- The Washington Times - Wednesday, January 28, 2004


Fighting escalates along Chad border

TINE — Thousands of refugees are fleeing across the border, government bombers are blasting civilians with shrapnel, and marauders on horseback are chasing women and children into the bush.

Scenes long familiar from two decades of war in southern Sudan now are part of everyday life in the country’s west, where a conflict between government and rebels has escalated sharply.

“I ask the government of Sudan to stop the planes from bombing,” said Abdallah Khadr, 54, huddled with his wife and children under a tree on the Chadian side. “Countries like America should tell the Sudanese government to stop the war,” he added.

The United States has avoided condemning government attacks in the west so as not to upset Khartoum during negotiations with the southern rebels, says the International Crisis Group. “It’s a massive miscalculation,” said John Prendergast, special adviser to the think tank.


Ex-rebels battle former allies

BUJUMBURA — Fighting between former rebels and the country’s last active Hutu rebel group, the National Liberation Forces (FNL), continued yesterday near this Burundian capital, with the government army also involved, officials said.

“Clashes erupted again today with the army actively fighting alongside the [Forces for the Defense of Democracy],” FNL spokesman Pasteur Habimana told Agence France-Presse by telephone.

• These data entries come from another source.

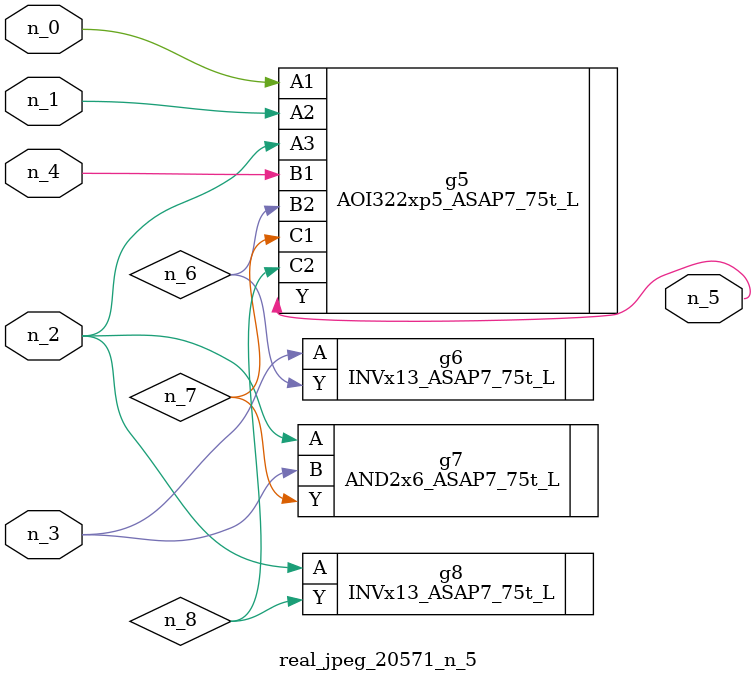
<source format=v>
module real_jpeg_20571_n_5 (n_4, n_0, n_1, n_2, n_3, n_5);

input n_4;
input n_0;
input n_1;
input n_2;
input n_3;

output n_5;

wire n_8;
wire n_6;
wire n_7;

AOI322xp5_ASAP7_75t_L g5 ( 
.A1(n_0),
.A2(n_1),
.A3(n_2),
.B1(n_4),
.B2(n_6),
.C1(n_7),
.C2(n_8),
.Y(n_5)
);

AND2x6_ASAP7_75t_L g7 ( 
.A(n_2),
.B(n_3),
.Y(n_7)
);

INVx13_ASAP7_75t_L g8 ( 
.A(n_2),
.Y(n_8)
);

INVx13_ASAP7_75t_L g6 ( 
.A(n_3),
.Y(n_6)
);


endmodule
</source>
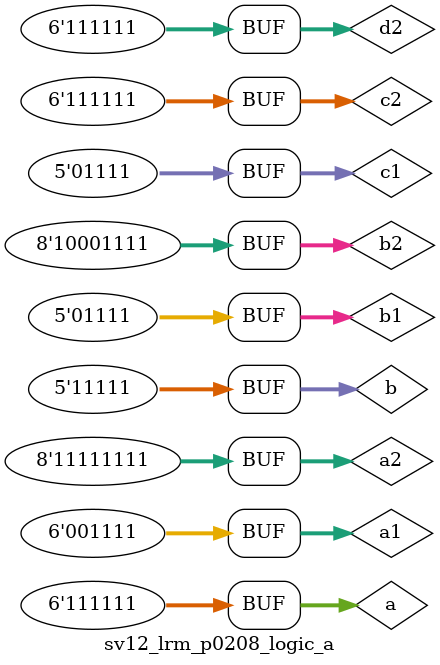
<source format=sv>

module sv12_lrm_p0208_logic_a;

  logic [5:0] a;
  logic signed [4:0] b;
  initial begin
    a = 8'hff;  // After the assignment, a = 6'h3f
    b = 8'hff;  // After the assignment, b = 5'h1f
  end

  logic [0:5] a1;
  logic signed [0:4] b1, c1;
  initial begin
    a1 = 8'sh8f;  // After the assignment, a = 6'h0f
    b1 = 8'sh8f;  // After the assignment, b = 5'h0f
    c1 = -113;    // After the assignment, c = 15
  end            // 1000_1111 = (-'h71 = -113) truncates to ('h0F = 15)

  logic [7:0] a2;
  logic signed [7:0] b2;
  logic signed [5:0] c2, d2;
  initial begin
    a2 = 8'hff;
    c2 = a;     // After the assignment, c = 6'h3f
    b2 = -113;
    d2 = b;     // After the assignment, d = 6'h0f
  end

endmodule : sv12_lrm_p0208_logic_a

</source>
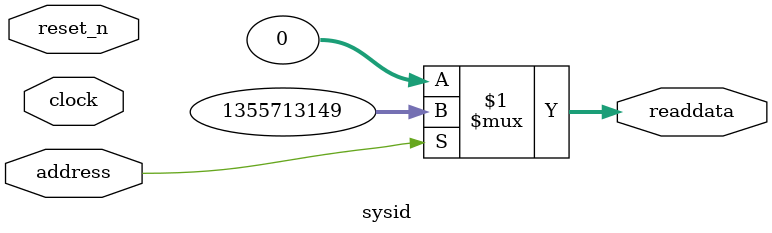
<source format=v>

`timescale 1ns / 1ps
// synthesis translate_on

// turn off superfluous verilog processor warnings 
// altera message_level Level1 
// altera message_off 10034 10035 10036 10037 10230 10240 10030 

module sysid (
               // inputs:
                address,
                clock,
                reset_n,

               // outputs:
                readdata
             )
;

  output  [ 31: 0] readdata;
  input            address;
  input            clock;
  input            reset_n;

  wire    [ 31: 0] readdata;
  //control_slave, which is an e_avalon_slave
  assign readdata = address ? 1355713149 : 0;

endmodule


</source>
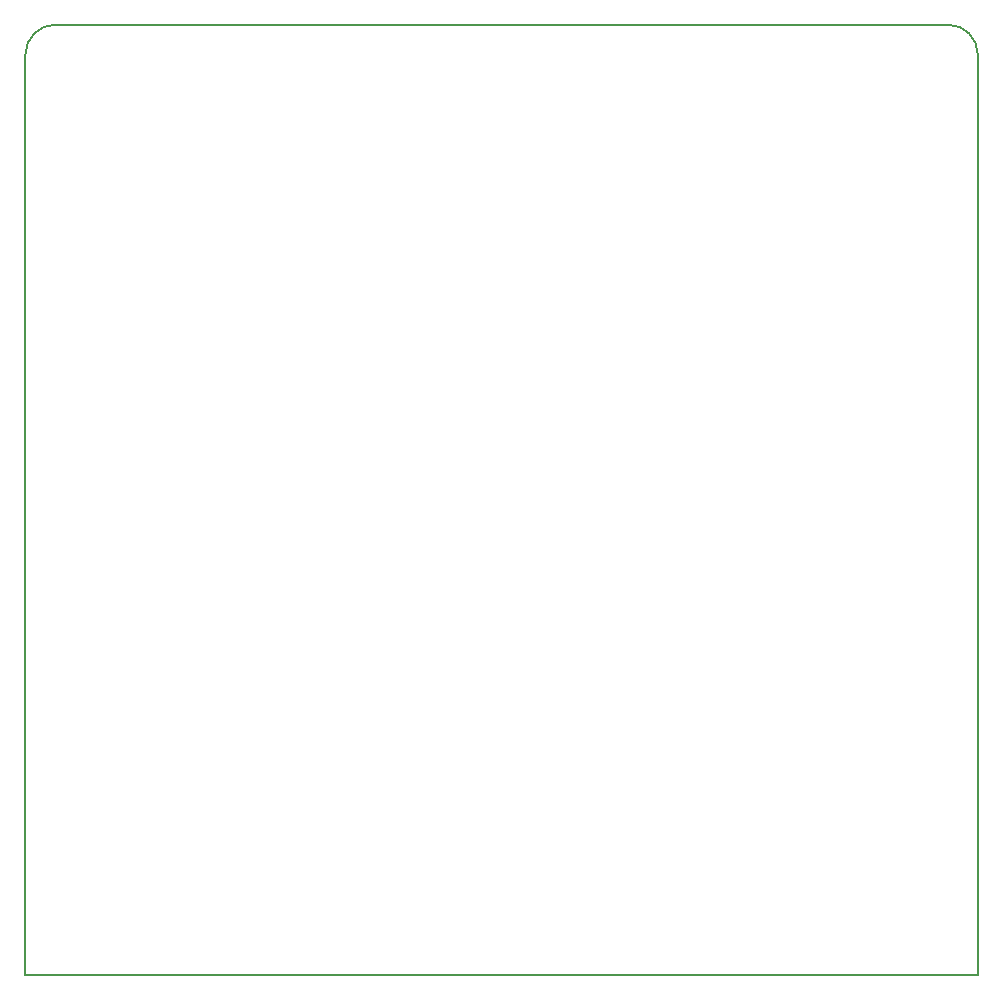
<source format=gbr>
G04 #@! TF.GenerationSoftware,KiCad,Pcbnew,5.0.2+dfsg1-1~bpo9+1*
G04 #@! TF.CreationDate,2019-08-11T15:23:53+01:00*
G04 #@! TF.ProjectId,retro_zero+a_screen,72657472-6f5f-47a6-9572-6f2b615f7363,rev?*
G04 #@! TF.SameCoordinates,Original*
G04 #@! TF.FileFunction,Profile,NP*
%FSLAX46Y46*%
G04 Gerber Fmt 4.6, Leading zero omitted, Abs format (unit mm)*
G04 Created by KiCad (PCBNEW 5.0.2+dfsg1-1~bpo9+1) date Sun 11 Aug 2019 15:23:53 BST*
%MOMM*%
%LPD*%
G01*
G04 APERTURE LIST*
%ADD10C,0.200000*%
G04 APERTURE END LIST*
D10*
X109258100Y-39573200D02*
X184835800Y-39573200D01*
X106718100Y-42100500D02*
X106692700Y-120015000D01*
X187363100Y-42125900D02*
X187337700Y-120040400D01*
X184823100Y-39573200D02*
G75*
G02X187363100Y-42113200I0J-2540000D01*
G01*
X106718100Y-42113200D02*
G75*
G02X109258100Y-39573200I2540000J0D01*
G01*
X106705400Y-120040400D02*
X187337700Y-120040400D01*
M02*

</source>
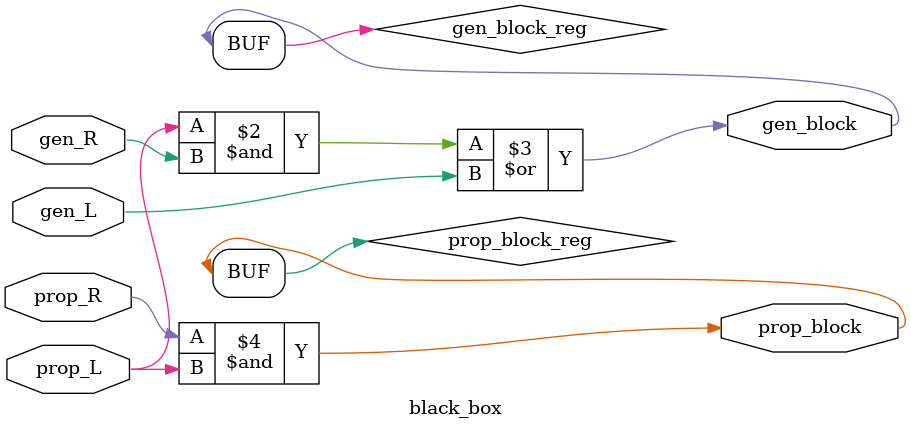
<source format=v>
module black_box(
input wire gen_L,gen_R,prop_L,prop_R,
output wire gen_block,prop_block);
    
reg gen_block_reg,prop_block_reg;

always@* begin
gen_block_reg=(prop_L&gen_R)|gen_L;
prop_block_reg=prop_R&prop_L;
end

assign gen_block=gen_block_reg;
assign prop_block=prop_block_reg;

endmodule

</source>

The FDD signed a peace accord with the government in November and was given several key ministerial posts, but the FNL refused to negotiate with the government. Last Thursday, FDD fighters began an offensive against FNL positions in the Nyabiraba district, the main area where the FNL is fighting the government.

The government sent troops to the area Tuesday after the FDD fighters suffered “several setbacks,” said a military source.


Groom held, suspected of marrying 14-year-old

KAMPALA — A Ugandan groom found himself in jail and could be sentenced to death after police stormed his honeymoon to investigate whether his bride was underage, police said yesterday.

Alamanzan Nkugwa was arrested Tuesday in the village of Buttanswa, 63 miles north of here, on suspicion that he had married a 14-year-old girl. The legal age for women to marry in Uganda is 18.

“We have arrested the man and the girl has been brought to Kampala for medical examination to see whether they had sex and ascertain her age,” police spokesman John Kimera said. He said Mr. Nkugwa, who was married in a public ceremony attended by local leaders, was expected to be charged with defilement. If convicted, he could face the death penalty.

Weekly notes

International trials of Rwandan suspects in the 1994 genocide that left up to a million dead have been halted by a three-day strike by lawyers, the British Broadcasting Corp. reported yesterday from Arusha, Tanzania. Lawyers defending more than 40 suspects said they were protesting the tribunal’s purported pro-prosecution bias. Striking lawyer Christopher Black said the international court is being used as a political tool for the United States. “The tribunal wants us here to make it look legitimate, but it doesn’t want us to represent the suspects effectively,” he said. … The trial of four Kenyans charged with murder in connection with the 2002 car bombing of an Israeli-owned hotel near Mombasa was adjourned yesterday to allow the prosecution to check whether two court assessors are related to the accused. The proceedings, which were to have begun this Monday, will begin next Monday.